Нецитируемость художественного смысла тогда объясняется чрезвычайно просто. Он, этот художественный смысл, есть подсознательный идеал автора. Тот не дан его сознанию. Отсюда мука слова у писателя. Ни одно слово не представляется годящимся, и тогда появляется изъяснение противоречиями или необычнейшими образами. Последние тоже некие противоречия, если вспомнить про минус-прием. Там молчат о знаемом всеми, и тогда относительно этого знаемого необычнейший образ оказывается вторым, скажем так, и вместе с первым в душе восприемника рождается третье. Как и с противоречиями: одно + второе = третье (катарсис). А четвертое, осознание, уже вне искусства. Оно часто не случается, и потому требуется толкователь.

Да и не любой толкователь годится.

Иванов-Разумник писал за много десятилетий до 1965 года, ему простительно. Он писал:

«В жизни Ф. Сологуб не находит ответа и ищет его в смерти» (http://sologub.lit-info.ru/sologub/articles/ivanov-razumnik-sologub.htm).

И приводит в доказательство такое стихотворение:

Мы устали преследовать цели,

На работу затрачивать силы, –

Мы созрели

Для могилы.

Отдадимся могиле без спора,

Как малютки своей колыбели, –

Мы истлеем в ней скоро

И без цели.

28 сентября 1894 г.

Так вот, ритмическое строение этого стихотворения богатое (четырехстопный анапест с усеченной последней стопой, двустопный анапест с усеченной последней стопой и трехстопный анапест с усеченной последней стопой, три вида на восемь стихов). «По мнению Белого, ритмическая манера каждого поэта определяется бессознательным предпочтением» (Жирмунский. Теория стиха. Л., 1975. С. 34). И Сологуб бурлит энергией.

В этих условиях повтор слова «цели» в качестве законченного круга не достигает своей цели. Нецитируемый смысл от столкновения противочувствий «энергия» и «конец» кричит: «Нет!»

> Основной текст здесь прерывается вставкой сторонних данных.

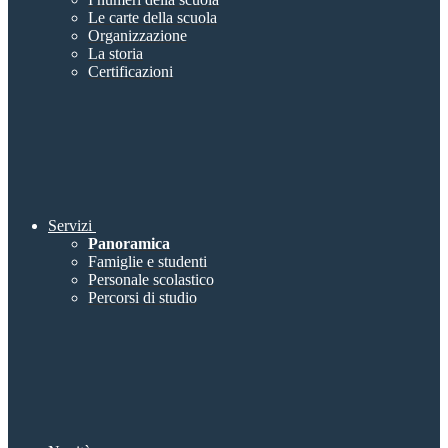
Le carte della scuola
Organizzazione
La storia
Certificazioni
Servizi
Panoramica
Famiglie e studenti
Personale scolastico
Percorsi di studio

То же с наложением «сходства на смежность» (Очерки истории языка русской поэзии ХХ века. М., 1990. С. 12). Наложение сходства трехсложности с ударением на середине слов «созрели» и «могилы» на полярную смежность смысла этих же слов разрывает и сходство, и смежность ради выражения чего-то третьего – не от мира сего не в смысле потусторонности христианской, а в смысле благого для всех сверхбудущего.

Синтаксический повтор («преследовать цели» и «затрачивать силы») с попутным фонетическим («овать» и «ивать») работает на упомянутое повышение энергии высказывания.

То же с противоположными смыслами рифмующихся слов («силы» – «могилы», «спора» – «скоро»).

Трехкратное «мы» говорит о коллективизме скрытого идеала символизма.

Может, это все и жалкое обоснование того, что я смею думать, что текст сочинен был для того, чтоб выразить что-то, чего в тексте нет написанными словами, если это литература, и нет чего-то там иного материального в других искусствах.

Но. В порядке постановки вопроса это может быть рассмотрено?